BRIEF
Copy from the news text on casino gambling the part that opens with the words containing "Christians going down" and closes with "the crime situation.", reproducing it word for word.

Begin QUOTED TEXT

Christians going down the line on casino gambling

The Christian community is urging the government not to legalise casino gambling for Cricket World Cup (CWC) 2007 or at any time; to defer discussions on the draft legislation until after CWC and to learn from experiences based on research.

Church leaders have also begun a number of activities aiming at sensitising the public to the dangers of casino gambling and said they feel legal action might also be an option.

The draft legislation, entitled the Gambling Prevention (Amendment) Bill 2006, to legalise casino gambling is due for its first reading in Parliament today. And Alliance For Change MP Sheila Holder will also lead a motion in Parliament for a study to be conducted to determine whether casino gambling would add to the country’s tourism product or aggravate the crime situation.

At a joint press conference called by representatives of the Guyana Council of Churches (GCC), Guyana Evangelical Fellowship (GEF) and the Georgetown Ministers’ Fellowship (GMF) at the National Library Annexe yesterday, Pastor Marlon Hestick said the Christian community, which he said represents 57% of the population, was “unalterably opposed” to the government’s proposal to license persons or institutions to engage in casino gambling for CWC 2007 and beyond.

End QUOTED TEXT
Begin SUPPLIED DATA

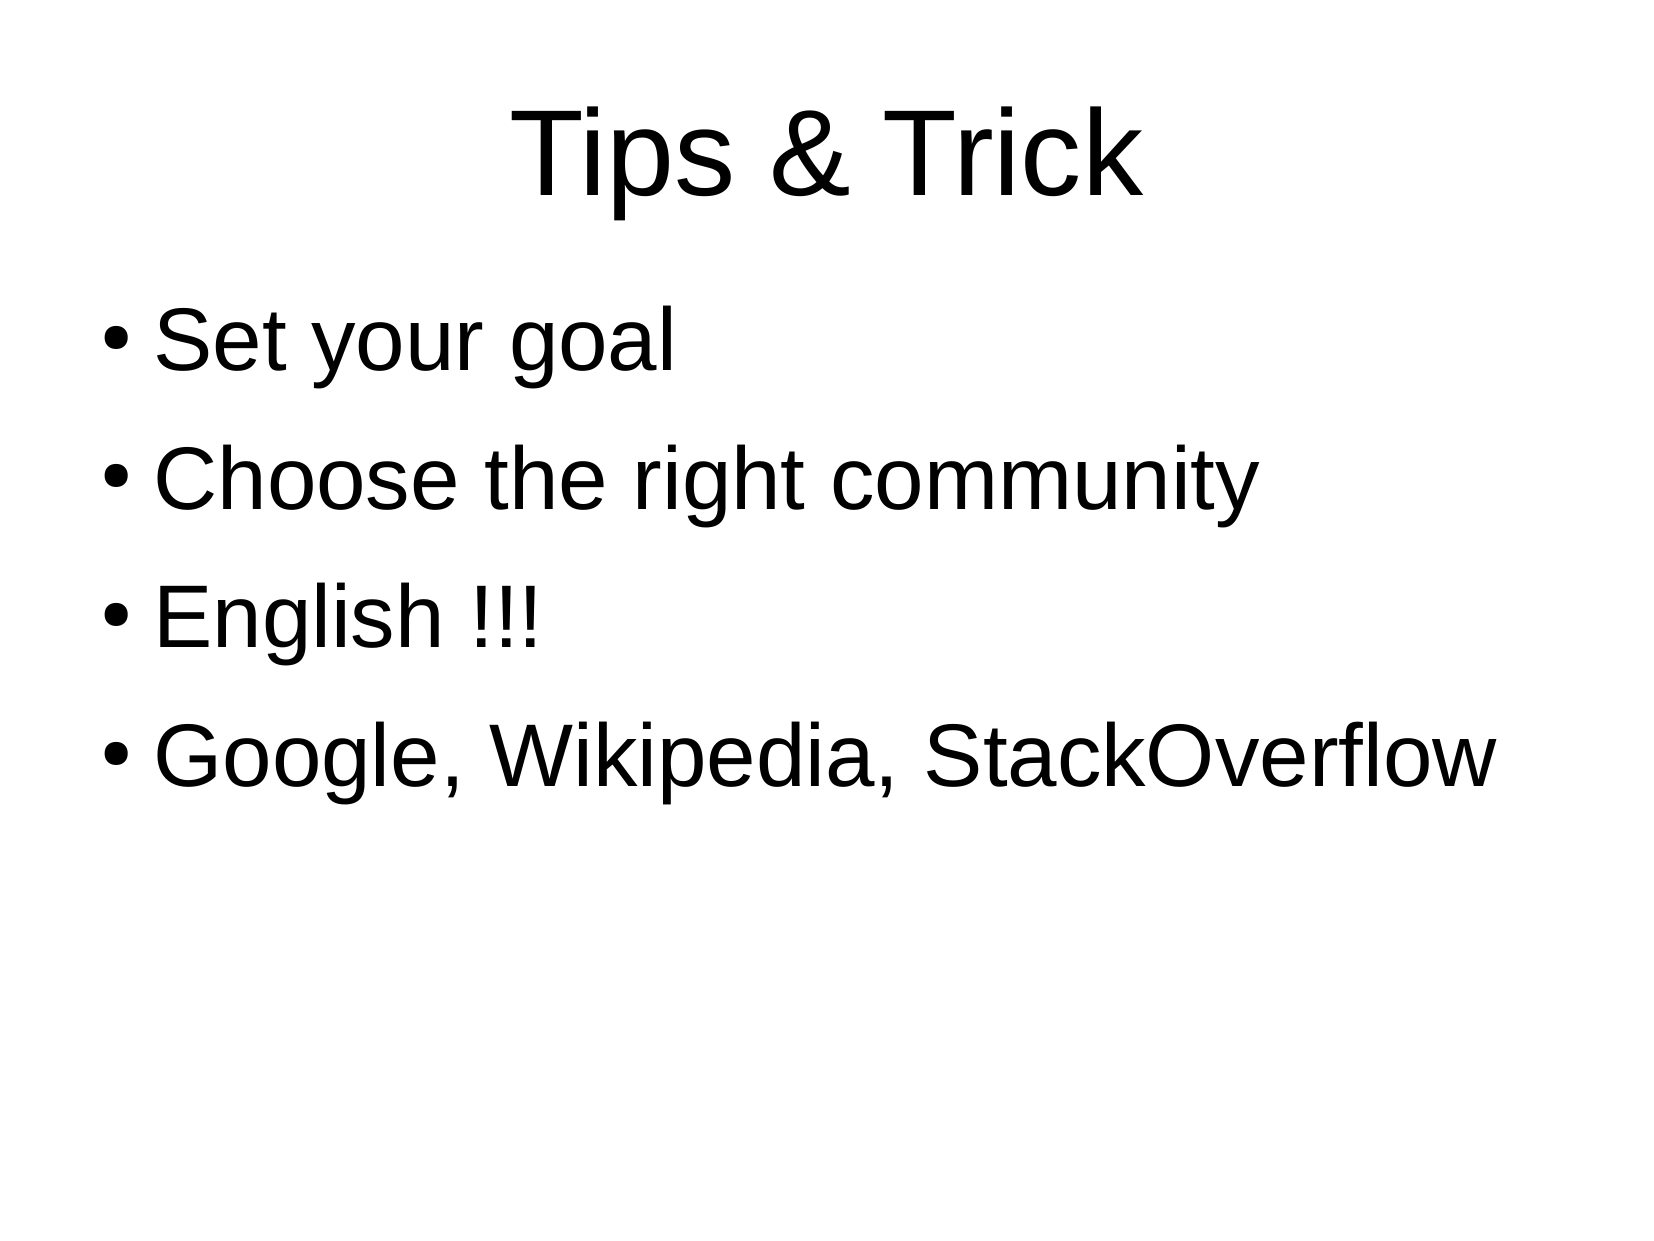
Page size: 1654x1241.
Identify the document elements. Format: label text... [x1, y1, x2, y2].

list Set your goal Choose the right community English !!! Google, Wikipedia, StackOverflow [82, 290, 1571, 1010]
title Tips & Trick [82, 49, 1571, 257]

End SUPPLIED DATA

ANSWER TO THIS TASK
Christians going down the line on casino gambling

The Christian community is urging the government not to legalise casino gambling for Cricket World Cup (CWC) 2007 or at any time; to defer discussions on the draft legislation until after CWC and to learn from experiences based on research.

Church leaders have also begun a number of activities aiming at sensitising the public to the dangers of casino gambling and said they feel legal action might also be an option.

The draft legislation, entitled the Gambling Prevention (Amendment) Bill 2006, to legalise casino gambling is due for its first reading in Parliament today. And Alliance For Change MP Sheila Holder will also lead a motion in Parliament for a study to be conducted to determine whether casino gambling would add to the country’s tourism product or aggravate the crime situation.